Directions for this task: Rewrite all of the records below, putting "decimal places" wherever "decimals" appears and leaving everything else as it is.

[Data for the task]

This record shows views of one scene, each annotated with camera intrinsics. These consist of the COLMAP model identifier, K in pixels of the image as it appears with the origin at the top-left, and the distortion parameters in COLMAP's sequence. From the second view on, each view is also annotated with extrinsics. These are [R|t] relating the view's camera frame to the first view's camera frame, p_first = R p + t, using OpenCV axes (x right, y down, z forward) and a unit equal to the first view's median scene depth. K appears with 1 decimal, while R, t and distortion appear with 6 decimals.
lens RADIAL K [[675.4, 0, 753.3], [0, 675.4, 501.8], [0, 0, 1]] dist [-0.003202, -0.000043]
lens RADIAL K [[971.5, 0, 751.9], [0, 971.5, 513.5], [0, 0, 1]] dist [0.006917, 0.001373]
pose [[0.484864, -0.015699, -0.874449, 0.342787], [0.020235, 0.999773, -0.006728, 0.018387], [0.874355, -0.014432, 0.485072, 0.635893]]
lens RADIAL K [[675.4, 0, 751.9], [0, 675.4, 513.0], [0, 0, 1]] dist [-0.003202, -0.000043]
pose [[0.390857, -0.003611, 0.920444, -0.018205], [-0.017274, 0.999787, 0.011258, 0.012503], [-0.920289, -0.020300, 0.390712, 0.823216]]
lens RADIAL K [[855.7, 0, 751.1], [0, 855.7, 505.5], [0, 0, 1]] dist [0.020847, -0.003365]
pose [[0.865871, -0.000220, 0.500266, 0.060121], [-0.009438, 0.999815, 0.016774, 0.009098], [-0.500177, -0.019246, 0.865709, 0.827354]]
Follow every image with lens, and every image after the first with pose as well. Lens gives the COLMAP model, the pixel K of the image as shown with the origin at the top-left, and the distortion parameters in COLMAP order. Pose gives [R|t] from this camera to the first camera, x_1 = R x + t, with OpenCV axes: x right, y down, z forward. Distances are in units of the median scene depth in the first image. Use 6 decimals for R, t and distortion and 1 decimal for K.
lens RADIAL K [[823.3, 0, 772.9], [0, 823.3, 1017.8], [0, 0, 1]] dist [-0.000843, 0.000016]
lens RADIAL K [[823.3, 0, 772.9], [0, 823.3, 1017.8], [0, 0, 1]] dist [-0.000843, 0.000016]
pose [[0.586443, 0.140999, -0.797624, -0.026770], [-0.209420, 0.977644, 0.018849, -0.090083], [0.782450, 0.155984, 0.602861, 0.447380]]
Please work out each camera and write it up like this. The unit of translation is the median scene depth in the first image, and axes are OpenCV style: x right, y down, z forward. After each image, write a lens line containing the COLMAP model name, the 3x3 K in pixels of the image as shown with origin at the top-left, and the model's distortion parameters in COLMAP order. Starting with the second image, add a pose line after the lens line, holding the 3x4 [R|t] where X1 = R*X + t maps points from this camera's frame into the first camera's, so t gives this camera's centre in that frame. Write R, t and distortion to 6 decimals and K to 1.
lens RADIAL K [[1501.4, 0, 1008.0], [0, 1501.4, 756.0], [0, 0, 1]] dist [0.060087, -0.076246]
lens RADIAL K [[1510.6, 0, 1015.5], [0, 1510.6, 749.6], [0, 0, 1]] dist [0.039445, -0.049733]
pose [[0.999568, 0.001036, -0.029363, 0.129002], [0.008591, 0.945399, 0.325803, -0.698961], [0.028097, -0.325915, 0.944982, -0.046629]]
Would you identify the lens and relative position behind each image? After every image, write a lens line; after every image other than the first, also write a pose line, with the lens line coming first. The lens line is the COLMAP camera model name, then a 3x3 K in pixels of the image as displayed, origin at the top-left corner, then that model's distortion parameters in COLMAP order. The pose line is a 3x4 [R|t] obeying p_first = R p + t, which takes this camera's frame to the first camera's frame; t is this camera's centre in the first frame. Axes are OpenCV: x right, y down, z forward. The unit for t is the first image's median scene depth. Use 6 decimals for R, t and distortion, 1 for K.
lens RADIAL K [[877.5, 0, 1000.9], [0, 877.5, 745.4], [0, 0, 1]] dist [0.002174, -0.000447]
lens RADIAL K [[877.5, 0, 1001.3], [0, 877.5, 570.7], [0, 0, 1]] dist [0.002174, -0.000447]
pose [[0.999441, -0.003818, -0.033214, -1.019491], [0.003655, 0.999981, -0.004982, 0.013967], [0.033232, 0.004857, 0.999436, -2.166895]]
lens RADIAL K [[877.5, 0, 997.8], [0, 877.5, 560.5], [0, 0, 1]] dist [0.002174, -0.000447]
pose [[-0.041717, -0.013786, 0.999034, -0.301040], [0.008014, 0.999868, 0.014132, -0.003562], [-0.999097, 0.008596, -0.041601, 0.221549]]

[/Data for the task]

Your solution:
This record shows views of one scene, each annotated with camera intrinsics. These consist of the COLMAP model identifier, K in pixels of the image as it appears with the origin at the top-left, and the distortion parameters in COLMAP's sequence. From the second view on, each view is also annotated with extrinsics. These are [R|t] relating the view's camera frame to the first view's camera frame, p_first = R p + t, using OpenCV axes (x right, y down, z forward) and a unit equal to the first view's median scene depth. K appears with 1 decimal, while R, t and distortion appear with 6 decimal places.
lens RADIAL K [[675.4, 0, 753.3], [0, 675.4, 501.8], [0, 0, 1]] dist [-0.003202, -0.000043]
lens RADIAL K [[971.5, 0, 751.9], [0, 971.5, 513.5], [0, 0, 1]] dist [0.006917, 0.001373]
pose [[0.484864, -0.015699, -0.874449, 0.342787], [0.020235, 0.999773, -0.006728, 0.018387], [0.874355, -0.014432, 0.485072, 0.635893]]
lens RADIAL K [[675.4, 0, 751.9], [0, 675.4, 513.0], [0, 0, 1]] dist [-0.003202, -0.000043]
pose [[0.390857, -0.003611, 0.920444, -0.018205], [-0.017274, 0.999787, 0.011258, 0.012503], [-0.920289, -0.020300, 0.390712, 0.823216]]
lens RADIAL K [[855.7, 0, 751.1], [0, 855.7, 505.5], [0, 0, 1]] dist [0.020847, -0.003365]
pose [[0.865871, -0.000220, 0.500266, 0.060121], [-0.009438, 0.999815, 0.016774, 0.009098], [-0.500177, -0.019246, 0.865709, 0.827354]]
Follow every image with lens, and every image after the first with pose as well. Lens gives the COLMAP model, the pixel K of the image as shown with the origin at the top-left, and the distortion parameters in COLMAP order. Pose gives [R|t] from this camera to the first camera, x_1 = R x + t, with OpenCV axes: x right, y down, z forward. Distances are in units of the median scene depth in the first image. Use 6 decimal places for R, t and distortion and 1 decimal for K.
lens RADIAL K [[823.3, 0, 772.9], [0, 823.3, 1017.8], [0, 0, 1]] dist [-0.000843, 0.000016]
lens RADIAL K [[823.3, 0, 772.9], [0, 823.3, 1017.8], [0, 0, 1]] dist [-0.000843, 0.000016]
pose [[0.586443, 0.140999, -0.797624, -0.026770], [-0.209420, 0.977644, 0.018849, -0.090083], [0.782450, 0.155984, 0.602861, 0.447380]]
Please work out each camera and write it up like this. The unit of translation is the median scene depth in the first image, and axes are OpenCV style: x right, y down, z forward. After each image, write a lens line containing the COLMAP model name, the 3x3 K in pixels of the image as shown with origin at the top-left, and the model's distortion parameters in COLMAP order. Starting with the second image, add a pose line after the lens line, holding the 3x4 [R|t] where X1 = R*X + t maps points from this camera's frame into the first camera's, so t gives this camera's centre in that frame. Write R, t and distortion to 6 decimal places and K to 1.
lens RADIAL K [[1501.4, 0, 1008.0], [0, 1501.4, 756.0], [0, 0, 1]] dist [0.060087, -0.076246]
lens RADIAL K [[1510.6, 0, 1015.5], [0, 1510.6, 749.6], [0, 0, 1]] dist [0.039445, -0.049733]
pose [[0.999568, 0.001036, -0.029363, 0.129002], [0.008591, 0.945399, 0.325803, -0.698961], [0.028097, -0.325915, 0.944982, -0.046629]]
Would you identify the lens and relative position behind each image? After every image, write a lens line; after every image other than the first, also write a pose line, with the lens line coming first. The lens line is the COLMAP camera model name, then a 3x3 K in pixels of the image as displayed, origin at the top-left corner, then that model's distortion parameters in COLMAP order. The pose line is a 3x4 [R|t] obeying p_first = R p + t, which takes this camera's frame to the first camera's frame; t is this camera's centre in the first frame. Axes are OpenCV: x right, y down, z forward. The unit for t is the first image's median scene depth. Use 6 decimal places for R, t and distortion, 1 for K.
lens RADIAL K [[877.5, 0, 1000.9], [0, 877.5, 745.4], [0, 0, 1]] dist [0.002174, -0.000447]
lens RADIAL K [[877.5, 0, 1001.3], [0, 877.5, 570.7], [0, 0, 1]] dist [0.002174, -0.000447]
pose [[0.999441, -0.003818, -0.033214, -1.019491], [0.003655, 0.999981, -0.004982, 0.013967], [0.033232, 0.004857, 0.999436, -2.166895]]
lens RADIAL K [[877.5, 0, 997.8], [0, 877.5, 560.5], [0, 0, 1]] dist [0.002174, -0.000447]
pose [[-0.041717, -0.013786, 0.999034, -0.301040], [0.008014, 0.999868, 0.014132, -0.003562], [-0.999097, 0.008596, -0.041601, 0.221549]]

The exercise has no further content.